Al finalizar la canción, lo vi por el rabillo del ojo. Apostado en el mismo lugar, sudaba y tenía los brazos cruzados sobre el pecho. Me dirigí hasta él con una sonrisa de satisfacción.

- Me alegra que estés aquí. Ven tómate algo con nosotros- dije agarrándole del brazo familiarmente.

He sido un iluso. Ahora me doy cuenta. He estado ciego al no fijarme en su mirada. Debía estar enfurecida. Aún más verdes sus pupilas por la ira. Porque sin mediar palabra y con un movimiento rápido, me ha golpeado en el vientre. Un puñal afilado ha llegado certero a través de las tripas hasta el corazón y me lo ha partido en dos. 

Ni siquiera mi voz ha podido escapar de la impresión. Con su mano izquierda ha sujetado mi cuerpo por la nuca dejándome caer despacio. Después, arrodillado a mi lado, ha besado mis labios. Mientras, dos grandes y pesadas lágrimas temblaban en sus ojos. ¿Por qué ahora? Le hubiera preguntado. ¿Por qué así? Pero él, como yo, ya poco escuchaba. Voces estridentes apenas alcanzan mis oídos. Serán Thierry y los demás. 

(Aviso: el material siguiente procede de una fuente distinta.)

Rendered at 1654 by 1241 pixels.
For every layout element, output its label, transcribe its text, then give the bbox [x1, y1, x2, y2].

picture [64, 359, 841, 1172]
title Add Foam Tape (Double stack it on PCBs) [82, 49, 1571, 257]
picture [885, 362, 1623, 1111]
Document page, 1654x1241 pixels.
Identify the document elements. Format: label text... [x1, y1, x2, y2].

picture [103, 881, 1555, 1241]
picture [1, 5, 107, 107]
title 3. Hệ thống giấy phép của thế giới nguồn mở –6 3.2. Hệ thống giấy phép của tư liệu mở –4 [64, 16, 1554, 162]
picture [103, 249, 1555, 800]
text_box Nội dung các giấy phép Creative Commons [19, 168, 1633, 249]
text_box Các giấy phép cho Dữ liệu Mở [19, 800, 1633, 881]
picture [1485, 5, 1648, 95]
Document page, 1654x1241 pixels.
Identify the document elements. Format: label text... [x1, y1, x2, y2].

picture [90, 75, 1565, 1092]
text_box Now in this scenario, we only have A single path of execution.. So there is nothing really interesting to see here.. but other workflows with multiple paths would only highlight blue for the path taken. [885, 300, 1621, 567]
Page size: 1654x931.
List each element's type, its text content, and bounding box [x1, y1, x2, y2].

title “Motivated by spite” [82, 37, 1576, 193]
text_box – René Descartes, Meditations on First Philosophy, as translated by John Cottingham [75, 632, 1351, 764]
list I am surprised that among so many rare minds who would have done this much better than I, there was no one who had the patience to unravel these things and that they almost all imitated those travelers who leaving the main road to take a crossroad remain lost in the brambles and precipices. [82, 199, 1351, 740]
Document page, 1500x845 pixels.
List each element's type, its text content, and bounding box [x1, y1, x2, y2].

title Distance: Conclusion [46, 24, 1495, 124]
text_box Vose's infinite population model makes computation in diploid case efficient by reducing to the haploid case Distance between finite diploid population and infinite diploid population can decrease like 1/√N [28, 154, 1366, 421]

El teniente Mendoza encontró al padre Anselmo todavía de rodillas. Trastornado, miraba al cielo. Susurraba algo que parecía a ratos rezos, a ratos una canción. Las manos aún ensangrentadas, unidas, asiendo un rosario de cuentas de nácar. Yo se lo regalé a la vuelta de aquél viaje de peregrinación  a Jerusalém.